Cet article provient du site du syndicat FO.
Quel pourrait être l’impact des mesures fiscales et budgétaires prévues par l’État d’ici 2022 d’une part sur l’économie –notamment le taux de croissance- mais aussi au plan des effets redistributifs ? Dans une étude publiée en ce mois de juillet, l’OFCE a cherché à évaluer les conséquences pour les ménages, les entreprises et les comptes publics de différentes mesures (réforme de l’ISF, du CICE, baisse du taux de l’impôt sur les sociétés, hausse du taux de CSG, réforme de la fiscalité du diesel, suppression de la taxe d’habitation…) annoncées ou envisagées par l’exécutif. Verdict des quatre économistes auteurs de l’étude ? Ces mesures fiscales impacteront le PIB et la croissance. Elles profiteront aux entreprises et aux ménages très aisés mais pas aux ménages modestes. Sur fond d’un nouveau recul massif des dépenses publiques, ces mesures participeront à accroître les inégalités assure l’OFCE.
Dans une étude publiée à la mi-juillet (le 12 juillet juste après le discours de politique générale du Premier ministre M. Édouard Philippe) quatre économistes de l’OFCE (Observatoire français des conjonctures économiques) ont voulu évaluer l’impact de mesures fiscales et budgétaires programmées par l’exécutif.
Etablissant un scénario macro-économique, ils ont cherché à savoir quels effets auraient les mesures annoncées sur l’économie, notamment sur la croissance, mais aussi au plan de leurs capacités redistributives.
Pour cette étude, les auteurs se sont penchés notamment sur l’impact d’un nouveau recul de la dépense publique. L’exécutif a en effet prévu un plan d’économies de 60 milliards sur cinq ans. Ces économies seraient moindre pour atteindre plutôt à 50 milliards note l’OFCE. Elles pourraient aussi être « tempérées » par la dépense correspondant à un plan d’investissement de dix milliards d’euros en moyenne annuelle sur l’ensemble du quinquennat. Mais relèvent-ils alors que « les dépenses publiques se réduiraient de 2,3 points de PIB sur la période 2017-2022 », le plan d’investissement « reste incertain dans son calendrier ».

Description de la tâche: D'après l'extrait sur l'étude de l'OFCE, quel montant d'économies l'exécutif a-t-il prévu sur cinq ans ? Les enregistrements n'ont aucun rôle ici.

Données fournies:

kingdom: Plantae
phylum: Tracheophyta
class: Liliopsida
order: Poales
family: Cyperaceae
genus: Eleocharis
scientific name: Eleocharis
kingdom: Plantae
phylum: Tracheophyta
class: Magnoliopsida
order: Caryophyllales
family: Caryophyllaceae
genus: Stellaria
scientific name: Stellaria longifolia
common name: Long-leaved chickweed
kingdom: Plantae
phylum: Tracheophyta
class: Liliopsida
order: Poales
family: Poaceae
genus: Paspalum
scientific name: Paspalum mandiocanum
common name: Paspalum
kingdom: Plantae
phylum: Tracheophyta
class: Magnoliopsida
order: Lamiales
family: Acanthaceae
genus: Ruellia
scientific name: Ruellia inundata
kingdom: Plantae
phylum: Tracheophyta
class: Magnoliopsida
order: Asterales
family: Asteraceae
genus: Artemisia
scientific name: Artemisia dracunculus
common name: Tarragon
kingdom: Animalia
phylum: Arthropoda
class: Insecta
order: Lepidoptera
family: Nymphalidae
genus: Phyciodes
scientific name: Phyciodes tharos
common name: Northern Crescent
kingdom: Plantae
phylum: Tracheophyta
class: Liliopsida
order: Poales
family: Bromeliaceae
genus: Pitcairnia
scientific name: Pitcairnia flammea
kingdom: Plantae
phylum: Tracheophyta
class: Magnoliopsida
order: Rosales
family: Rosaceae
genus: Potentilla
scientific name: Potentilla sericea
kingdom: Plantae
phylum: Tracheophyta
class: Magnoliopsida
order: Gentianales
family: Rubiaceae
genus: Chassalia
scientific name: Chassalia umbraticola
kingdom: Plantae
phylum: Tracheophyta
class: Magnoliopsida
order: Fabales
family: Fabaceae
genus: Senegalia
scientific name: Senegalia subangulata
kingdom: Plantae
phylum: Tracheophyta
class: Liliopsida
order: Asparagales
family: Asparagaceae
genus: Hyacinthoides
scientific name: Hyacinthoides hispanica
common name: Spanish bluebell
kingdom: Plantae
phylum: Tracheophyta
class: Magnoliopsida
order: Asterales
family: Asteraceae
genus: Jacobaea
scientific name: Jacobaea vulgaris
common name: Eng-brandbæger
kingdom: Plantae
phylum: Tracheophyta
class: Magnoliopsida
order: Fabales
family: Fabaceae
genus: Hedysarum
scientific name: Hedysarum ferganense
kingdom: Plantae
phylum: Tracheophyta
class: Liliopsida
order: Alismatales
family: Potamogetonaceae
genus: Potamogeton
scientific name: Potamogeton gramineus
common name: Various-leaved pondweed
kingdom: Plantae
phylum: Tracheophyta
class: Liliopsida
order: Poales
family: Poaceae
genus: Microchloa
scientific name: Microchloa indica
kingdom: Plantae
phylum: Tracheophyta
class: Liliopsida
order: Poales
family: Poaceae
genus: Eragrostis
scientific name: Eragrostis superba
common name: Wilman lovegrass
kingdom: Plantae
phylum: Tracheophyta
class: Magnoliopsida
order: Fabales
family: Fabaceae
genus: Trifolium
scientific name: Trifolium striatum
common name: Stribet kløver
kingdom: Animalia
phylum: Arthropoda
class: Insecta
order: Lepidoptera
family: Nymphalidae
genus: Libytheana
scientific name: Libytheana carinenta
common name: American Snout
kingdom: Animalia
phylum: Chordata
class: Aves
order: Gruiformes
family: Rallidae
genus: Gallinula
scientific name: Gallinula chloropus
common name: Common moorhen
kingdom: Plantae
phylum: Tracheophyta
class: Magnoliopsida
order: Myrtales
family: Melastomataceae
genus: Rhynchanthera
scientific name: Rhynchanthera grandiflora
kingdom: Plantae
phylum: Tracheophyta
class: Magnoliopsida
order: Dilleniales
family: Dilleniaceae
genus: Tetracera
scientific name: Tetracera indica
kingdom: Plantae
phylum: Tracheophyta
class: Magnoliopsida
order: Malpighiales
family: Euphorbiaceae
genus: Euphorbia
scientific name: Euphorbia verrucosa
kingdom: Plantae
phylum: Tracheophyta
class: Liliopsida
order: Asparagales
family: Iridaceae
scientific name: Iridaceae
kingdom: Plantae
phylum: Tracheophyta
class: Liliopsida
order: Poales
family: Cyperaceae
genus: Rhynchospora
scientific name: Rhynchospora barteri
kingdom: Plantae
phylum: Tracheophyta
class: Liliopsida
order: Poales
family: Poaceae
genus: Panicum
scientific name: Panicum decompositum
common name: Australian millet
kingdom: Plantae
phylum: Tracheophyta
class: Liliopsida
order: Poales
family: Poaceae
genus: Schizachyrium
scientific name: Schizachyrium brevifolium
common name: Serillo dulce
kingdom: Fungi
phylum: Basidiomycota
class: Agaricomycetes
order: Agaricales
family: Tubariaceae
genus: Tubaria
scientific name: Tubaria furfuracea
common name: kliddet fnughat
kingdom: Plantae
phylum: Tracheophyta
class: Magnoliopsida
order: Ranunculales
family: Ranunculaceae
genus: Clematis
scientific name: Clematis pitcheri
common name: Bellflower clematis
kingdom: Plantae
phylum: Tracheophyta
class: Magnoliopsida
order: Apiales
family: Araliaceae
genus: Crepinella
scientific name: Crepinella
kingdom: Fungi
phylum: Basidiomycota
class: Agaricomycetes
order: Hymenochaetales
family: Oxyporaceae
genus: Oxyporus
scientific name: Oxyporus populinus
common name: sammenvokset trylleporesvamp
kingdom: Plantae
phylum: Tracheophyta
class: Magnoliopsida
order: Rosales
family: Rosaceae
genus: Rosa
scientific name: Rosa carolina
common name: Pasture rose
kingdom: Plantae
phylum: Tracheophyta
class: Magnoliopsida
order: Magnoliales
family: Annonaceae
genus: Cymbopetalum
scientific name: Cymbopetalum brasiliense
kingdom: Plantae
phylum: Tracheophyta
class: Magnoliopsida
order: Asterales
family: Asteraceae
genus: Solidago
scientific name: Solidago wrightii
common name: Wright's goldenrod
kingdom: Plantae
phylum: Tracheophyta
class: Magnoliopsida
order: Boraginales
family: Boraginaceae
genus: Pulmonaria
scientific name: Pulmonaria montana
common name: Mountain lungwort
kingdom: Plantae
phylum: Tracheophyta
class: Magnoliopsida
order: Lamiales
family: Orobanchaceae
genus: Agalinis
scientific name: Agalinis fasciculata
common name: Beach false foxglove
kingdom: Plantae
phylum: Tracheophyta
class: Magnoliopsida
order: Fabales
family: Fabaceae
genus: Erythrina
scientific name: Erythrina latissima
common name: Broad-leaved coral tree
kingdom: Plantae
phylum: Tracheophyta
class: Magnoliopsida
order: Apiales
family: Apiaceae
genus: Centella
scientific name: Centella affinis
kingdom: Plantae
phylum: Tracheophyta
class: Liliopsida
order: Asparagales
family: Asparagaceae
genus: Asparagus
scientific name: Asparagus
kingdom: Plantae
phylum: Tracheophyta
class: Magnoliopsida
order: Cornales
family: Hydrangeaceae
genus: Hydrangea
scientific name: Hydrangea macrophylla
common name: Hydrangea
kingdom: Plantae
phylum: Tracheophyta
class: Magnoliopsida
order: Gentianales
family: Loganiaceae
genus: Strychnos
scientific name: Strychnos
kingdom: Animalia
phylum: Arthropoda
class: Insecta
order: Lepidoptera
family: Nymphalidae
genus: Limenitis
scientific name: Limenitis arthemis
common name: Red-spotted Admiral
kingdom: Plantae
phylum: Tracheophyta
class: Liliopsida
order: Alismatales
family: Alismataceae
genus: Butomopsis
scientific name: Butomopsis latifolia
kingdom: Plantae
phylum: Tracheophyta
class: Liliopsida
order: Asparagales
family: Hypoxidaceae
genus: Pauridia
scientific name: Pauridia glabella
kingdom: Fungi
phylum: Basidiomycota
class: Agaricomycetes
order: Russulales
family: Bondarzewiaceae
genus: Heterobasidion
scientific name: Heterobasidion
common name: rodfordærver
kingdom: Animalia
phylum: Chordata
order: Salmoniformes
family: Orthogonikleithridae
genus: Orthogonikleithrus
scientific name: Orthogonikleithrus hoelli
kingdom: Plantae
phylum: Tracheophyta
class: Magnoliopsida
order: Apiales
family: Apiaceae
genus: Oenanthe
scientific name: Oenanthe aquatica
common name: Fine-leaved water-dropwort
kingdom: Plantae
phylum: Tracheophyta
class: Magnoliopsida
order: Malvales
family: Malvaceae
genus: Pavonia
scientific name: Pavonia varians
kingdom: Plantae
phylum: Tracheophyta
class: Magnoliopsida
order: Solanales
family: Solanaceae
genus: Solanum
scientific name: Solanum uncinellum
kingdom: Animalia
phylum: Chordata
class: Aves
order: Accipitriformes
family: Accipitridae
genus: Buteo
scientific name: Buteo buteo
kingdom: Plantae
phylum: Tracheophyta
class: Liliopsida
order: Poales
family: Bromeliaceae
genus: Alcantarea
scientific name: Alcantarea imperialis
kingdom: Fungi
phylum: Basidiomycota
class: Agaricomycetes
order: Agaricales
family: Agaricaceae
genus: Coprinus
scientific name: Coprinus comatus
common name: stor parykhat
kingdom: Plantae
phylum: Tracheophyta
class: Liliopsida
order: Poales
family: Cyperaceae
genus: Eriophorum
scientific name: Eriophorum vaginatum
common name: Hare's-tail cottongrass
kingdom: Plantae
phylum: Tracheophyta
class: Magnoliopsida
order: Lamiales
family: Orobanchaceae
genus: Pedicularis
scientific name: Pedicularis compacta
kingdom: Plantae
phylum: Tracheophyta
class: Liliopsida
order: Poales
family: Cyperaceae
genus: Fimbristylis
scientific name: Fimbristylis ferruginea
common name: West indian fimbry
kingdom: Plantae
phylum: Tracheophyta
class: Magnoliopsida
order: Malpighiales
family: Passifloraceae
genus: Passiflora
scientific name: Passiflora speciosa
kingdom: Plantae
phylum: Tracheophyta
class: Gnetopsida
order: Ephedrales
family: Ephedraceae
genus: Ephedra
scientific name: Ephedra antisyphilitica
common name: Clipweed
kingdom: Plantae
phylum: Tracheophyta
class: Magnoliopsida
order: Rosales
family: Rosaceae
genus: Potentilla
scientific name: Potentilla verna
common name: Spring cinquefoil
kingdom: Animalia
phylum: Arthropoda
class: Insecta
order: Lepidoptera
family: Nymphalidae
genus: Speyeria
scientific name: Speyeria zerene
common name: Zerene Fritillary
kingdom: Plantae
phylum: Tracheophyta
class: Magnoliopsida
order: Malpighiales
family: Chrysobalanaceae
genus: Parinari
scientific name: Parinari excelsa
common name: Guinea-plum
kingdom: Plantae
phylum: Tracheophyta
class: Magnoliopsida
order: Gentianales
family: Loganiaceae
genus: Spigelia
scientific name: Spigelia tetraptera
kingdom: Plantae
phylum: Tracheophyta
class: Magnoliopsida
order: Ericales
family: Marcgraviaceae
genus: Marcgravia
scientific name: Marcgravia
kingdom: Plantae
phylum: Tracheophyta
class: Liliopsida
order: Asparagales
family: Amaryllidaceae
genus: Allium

Réponse: Un plan d'économies de 60 milliards sur cinq ans.